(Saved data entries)
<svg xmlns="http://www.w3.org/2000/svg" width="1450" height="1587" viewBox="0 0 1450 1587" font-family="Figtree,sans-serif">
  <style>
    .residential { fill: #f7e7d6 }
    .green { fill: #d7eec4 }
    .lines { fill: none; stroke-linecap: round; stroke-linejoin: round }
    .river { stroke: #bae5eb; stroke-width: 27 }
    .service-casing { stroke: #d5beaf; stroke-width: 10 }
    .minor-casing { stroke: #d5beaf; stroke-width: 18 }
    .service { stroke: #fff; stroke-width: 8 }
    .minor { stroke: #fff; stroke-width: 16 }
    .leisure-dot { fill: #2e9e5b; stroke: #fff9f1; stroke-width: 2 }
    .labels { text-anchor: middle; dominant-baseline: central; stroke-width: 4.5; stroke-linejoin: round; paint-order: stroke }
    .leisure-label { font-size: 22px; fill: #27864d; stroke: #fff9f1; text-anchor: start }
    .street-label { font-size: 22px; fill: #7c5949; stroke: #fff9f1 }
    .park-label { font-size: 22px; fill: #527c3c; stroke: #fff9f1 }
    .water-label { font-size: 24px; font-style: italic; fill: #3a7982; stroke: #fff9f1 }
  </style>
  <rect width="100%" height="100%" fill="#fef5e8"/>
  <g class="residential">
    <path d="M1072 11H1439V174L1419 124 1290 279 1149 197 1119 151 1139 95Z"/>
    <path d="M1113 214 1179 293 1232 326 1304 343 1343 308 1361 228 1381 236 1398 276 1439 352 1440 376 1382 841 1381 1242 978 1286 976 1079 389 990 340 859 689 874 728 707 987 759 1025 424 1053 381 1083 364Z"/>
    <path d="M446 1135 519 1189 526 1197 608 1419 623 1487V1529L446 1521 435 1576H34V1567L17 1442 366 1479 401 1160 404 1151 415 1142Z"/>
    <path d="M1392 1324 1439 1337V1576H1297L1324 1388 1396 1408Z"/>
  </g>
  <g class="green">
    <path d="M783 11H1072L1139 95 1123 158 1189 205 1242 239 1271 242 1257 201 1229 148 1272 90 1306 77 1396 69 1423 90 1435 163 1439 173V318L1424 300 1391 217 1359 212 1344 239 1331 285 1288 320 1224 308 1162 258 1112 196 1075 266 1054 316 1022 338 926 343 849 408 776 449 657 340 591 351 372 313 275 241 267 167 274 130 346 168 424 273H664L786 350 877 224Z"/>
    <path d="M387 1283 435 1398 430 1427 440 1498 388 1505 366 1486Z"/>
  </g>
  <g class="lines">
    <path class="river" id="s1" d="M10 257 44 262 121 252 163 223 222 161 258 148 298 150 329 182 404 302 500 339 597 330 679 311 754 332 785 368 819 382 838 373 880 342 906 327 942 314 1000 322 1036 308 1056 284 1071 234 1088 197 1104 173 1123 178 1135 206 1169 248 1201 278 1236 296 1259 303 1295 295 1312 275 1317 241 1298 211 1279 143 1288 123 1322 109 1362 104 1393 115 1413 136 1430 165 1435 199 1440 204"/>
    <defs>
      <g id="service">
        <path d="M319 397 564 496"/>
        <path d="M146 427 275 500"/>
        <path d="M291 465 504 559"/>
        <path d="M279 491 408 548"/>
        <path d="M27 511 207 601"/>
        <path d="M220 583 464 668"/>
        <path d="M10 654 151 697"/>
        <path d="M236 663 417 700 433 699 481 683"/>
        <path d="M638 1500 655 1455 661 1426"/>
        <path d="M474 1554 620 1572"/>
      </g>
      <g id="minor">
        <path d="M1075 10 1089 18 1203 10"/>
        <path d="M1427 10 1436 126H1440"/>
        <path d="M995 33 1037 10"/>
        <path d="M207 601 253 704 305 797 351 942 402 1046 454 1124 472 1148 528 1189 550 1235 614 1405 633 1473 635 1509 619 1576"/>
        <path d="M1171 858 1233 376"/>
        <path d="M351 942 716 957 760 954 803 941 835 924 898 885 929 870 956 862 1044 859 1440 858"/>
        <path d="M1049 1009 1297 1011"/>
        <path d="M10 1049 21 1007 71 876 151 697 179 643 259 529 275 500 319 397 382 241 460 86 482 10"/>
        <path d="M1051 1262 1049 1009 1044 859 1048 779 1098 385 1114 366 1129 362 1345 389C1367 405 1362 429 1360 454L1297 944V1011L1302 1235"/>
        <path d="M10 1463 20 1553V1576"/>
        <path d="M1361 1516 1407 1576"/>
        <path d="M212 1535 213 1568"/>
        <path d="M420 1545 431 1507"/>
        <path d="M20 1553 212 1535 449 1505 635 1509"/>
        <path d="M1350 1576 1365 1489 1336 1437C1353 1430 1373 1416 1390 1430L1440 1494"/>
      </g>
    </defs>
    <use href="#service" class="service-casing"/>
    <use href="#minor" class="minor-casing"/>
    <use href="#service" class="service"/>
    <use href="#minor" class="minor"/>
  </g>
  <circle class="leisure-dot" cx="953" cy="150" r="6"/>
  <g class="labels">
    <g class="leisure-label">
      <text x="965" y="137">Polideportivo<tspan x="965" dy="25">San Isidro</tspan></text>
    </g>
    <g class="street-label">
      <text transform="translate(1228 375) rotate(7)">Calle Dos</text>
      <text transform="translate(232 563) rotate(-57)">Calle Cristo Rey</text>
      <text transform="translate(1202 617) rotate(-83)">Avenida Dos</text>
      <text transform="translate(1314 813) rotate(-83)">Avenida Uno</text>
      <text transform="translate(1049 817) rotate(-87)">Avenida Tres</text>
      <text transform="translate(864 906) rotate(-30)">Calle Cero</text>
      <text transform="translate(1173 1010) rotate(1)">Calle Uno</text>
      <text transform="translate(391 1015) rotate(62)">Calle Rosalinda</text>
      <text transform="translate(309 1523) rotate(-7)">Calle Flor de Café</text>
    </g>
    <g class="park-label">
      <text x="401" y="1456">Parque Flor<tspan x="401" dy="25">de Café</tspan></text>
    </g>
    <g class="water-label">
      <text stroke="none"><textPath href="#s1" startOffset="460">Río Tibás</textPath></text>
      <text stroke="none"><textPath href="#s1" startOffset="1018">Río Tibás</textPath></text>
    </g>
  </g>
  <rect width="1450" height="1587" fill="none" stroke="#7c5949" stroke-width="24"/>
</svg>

- Required work:
Within the records above, find every line containing "lines" and report only how many there are.

- Answer space:
2